Thanks again for your help!

(In reply to comment #14)
> Another interesting sorting algorithm called "New Parallel Sorting Algorithm
> Based on Partitioning and Redistribution":
> http://scialert.net/fulltext/?doi=jas.2008.2341.2343
> 
> The great thing about this sorting algorithm is, that there is no merging
> needed at the end -> Saves a lot of model->lessThan() calls.

Even if no merging is needed at the end, you have to do partitioning in advance, and I don't see how this can be done with considerably less lessThan() calls than the merging :-/
Comment 18 Emmanuel Pescosta 2013-06-20 17:37:38 UTC
I think we can close this report now, because Dolphin is really fast in KDE 4.11 and will be even faster with every future release. ;)

A few words from my side:
Thanks to everybody who made this awesome and fast Dolphin 2.3 release happen! - Esp. Frank who helped me a lot with polishing my (big) patches and who did a very, very great maintaining and developing job (Speed-Ups nearly everywhere, reduced RAM usage, reworked item roles updating, ...)!

I am really looking forward to the KDE 4.11.0 release :)
Comment 19 Mark 2013-06-20 17:57:22 UTC
(In reply to comment #18)
> I think we can close this report now, because Dolphin is really fast in KDE
> 4.11 and will be even faster with every future release. ;)
> 
> A few words from my side:
> Thanks to everybody who made this awesome and fast Dolphin 2.3 release
> happen! - Esp. Frank who helped me a lot with polishing my (big) patches and
> who did a very, very great maintaining and developing job (Speed-Ups nearly
> everywhere, reduced RAM usage, reworked item roles updating, ...)!
> 
> I am really looking forward to the KDE 4.11.0 release :)

Let me add something to that in this report.

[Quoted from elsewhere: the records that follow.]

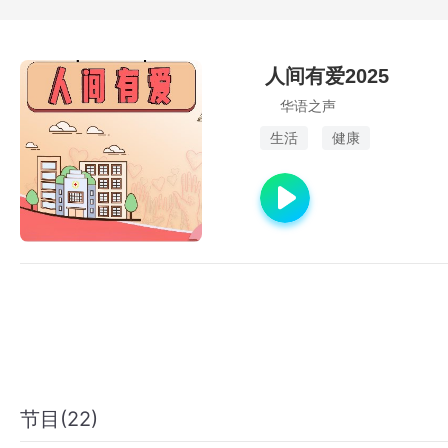
人间有爱2025
华语之声
生活
健康
节目(22)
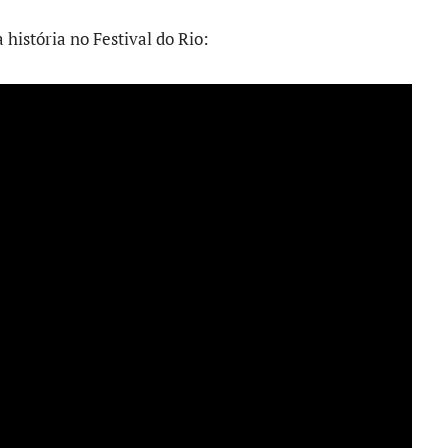
história no Festival do Rio:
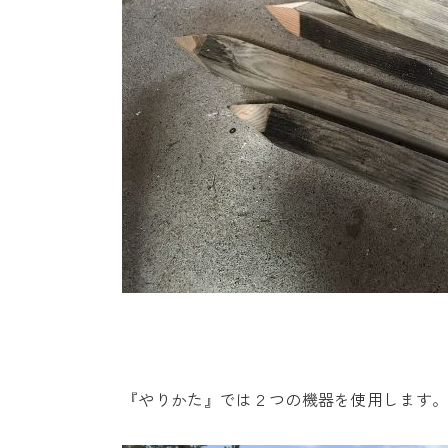
『やりかた』では２つの機器を使用します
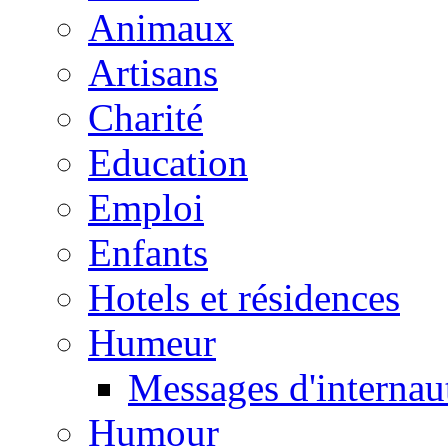
Animaux
Artisans
Charité
Education
Emploi
Enfants
Hotels et résidences
Humeur
Messages d'internau
Humour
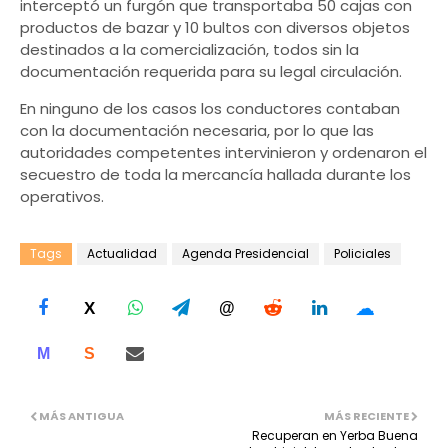
interceptó un furgón que transportaba 50 cajas con
productos de bazar y 10 bultos con diversos objetos
destinados a la comercialización, todos sin la
documentación requerida para su legal circulación.
En ninguno de los casos los conductores contaban
con la documentación necesaria, por lo que las
autoridades competentes intervinieron y ordenaron el
secuestro de toda la mercancía hallada durante los
operativos.
Tags
Actualidad
Agenda Presidencial
Policiales
☁
X
@
M
S
MÁS ANTIGUA
MÁS RECIENTE
Recuperan en Yerba Buena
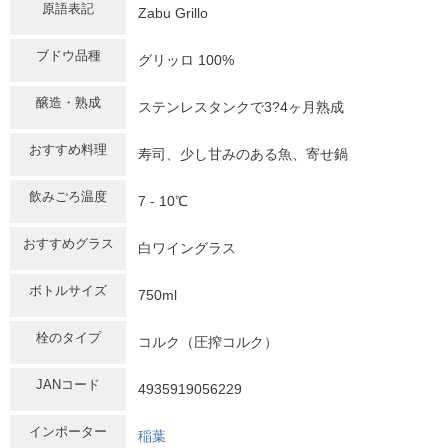
原語表記
Zabu Grillo
ブドウ品種
グリッロ 100%
醸造・熟成
ステンレスタンクで3?4ヶ月熟成
おすすめ料理
寿司、少し甘みのある魚、寄せ鍋
飲みごろ温度
7 - 10℃
おすすめグラス
白ワイングラス
ボトルサイズ
750ml
栓のタイプ
コルク（圧搾コルク）
JANコード
4935919056229
インポーター
稲葉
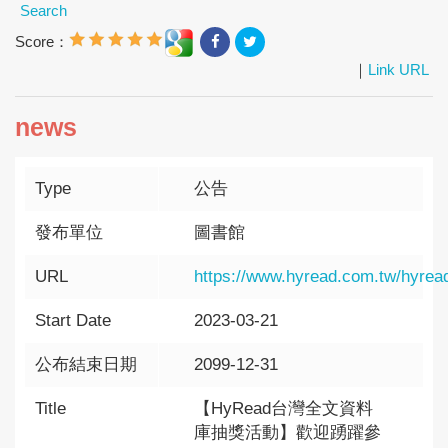
Search
Score：
｜
Link URL
news
Type
公告
發布單位
圖書館
URL
https://www.hyread.com.tw/hyread
Start Date
2023-03-21
公布結束日期
2099-12-31
Title
【HyRead台灣全文資料
庫抽獎活動】歡迎踴躍參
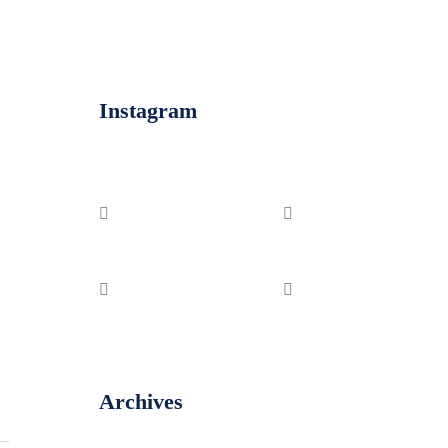
Instagram
Archives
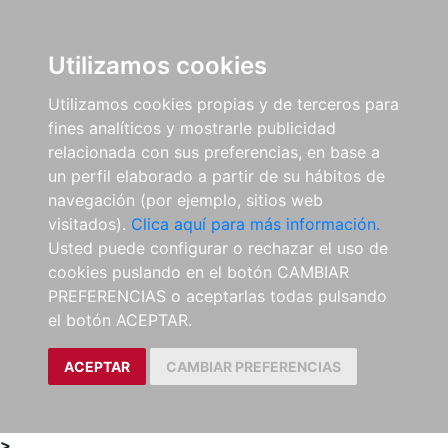
0
ES
Utilizamos cookies
Utilizamos cookies propias y de terceros para
fines analíticos y mostrarle publicidad
relacionada con sus preferencias, en base a
un perfil elaborado a partir de su hábitos de
navegación (por ejemplo, sitios web
visitados).
Clica aquí para más información.
Usted puede configurar o rechazar el uso de
cookies puslando en el botón CAMBIAR
PREFERENCIAS o aceptarlas todas pulsando
el botón ACEPTAR.
ACEPTAR
CAMBIAR PREFERENCIAS
>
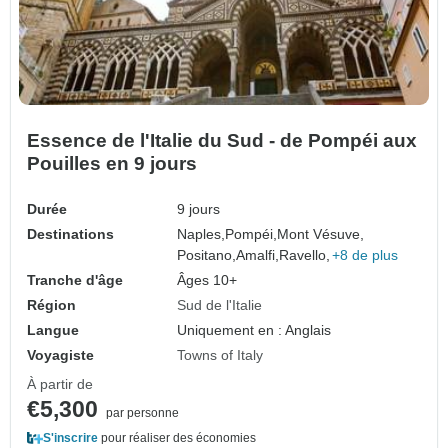
Essence de l'Italie du Sud - de Pompéi aux
Pouilles en 9 jours
Durée
9 jours
Destinations
Naples,
Pompéi,
Mont Vésuve,
Positano,
Amalfi,
Ravello,
+8 de plus
Tranche d'âge
Âges 10+
Région
Sud de l'Italie
Langue
Uniquement en : Anglais
Voyagiste
Towns of Italy
À partir de
€5,300
par personne
S'inscrire
pour réaliser des économies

This single bug report really got me interested in quite extreme performance optimizations throughout the KDE file listing and representation classes (KDirLister, KDirModel, KFileItem and a few others). It's something that i'm still working on at this very moment and it begins to look real nice!

This report alone (and the ideas that followed it) really seem to have improved Dolphin massively in terms of speed.

And a massive thank you for Frank for making most of the improvements! I really like seeing those reviewrequests even though i rarely respond in there :)

For the bug, it's probably up to you and frank to decide. I personally would wait till 4.11 is out.
Comment 20 Frank Reininghaus 2013-06-27 09:05:25 UTC
Thanks to everyone who helped to make Dolphin use less resources!

I'd prefer to close report now - many things have been improved in the meantime. Of course, loading a huge folder may still take a few seconds, but at least it works quite nicely now after all items are shown. I just compared it with 4.10, where scrolling stil feels very sluggish for quite some time after the initial loading.

Moreover, this report has been used to discuss quite a few different things now, and the longer a bug report gets, the harder it is to understand what is going on. If anyone finds a performance problem.

I'm not saying that everying is perfect. There might still be quite a few things that can be improved performance-wise in Dolphin, but I think that loading 200000 items will never be really fast ;-)
Comment 21 Mark 2013-06-27 09:27:21 UTC
(In reply to comment #20)
> I'm not saying that everying is perfect. There might still be quite a few
> things that can be improved performance-wise in Dolphin, but I think that
> loading 200000 items will never be really fast ;-)

I dare to prove you wrong there :) (which i will do in time)
But you and most notably Emmanuel have done an outstanding job in making this better. Really awesome!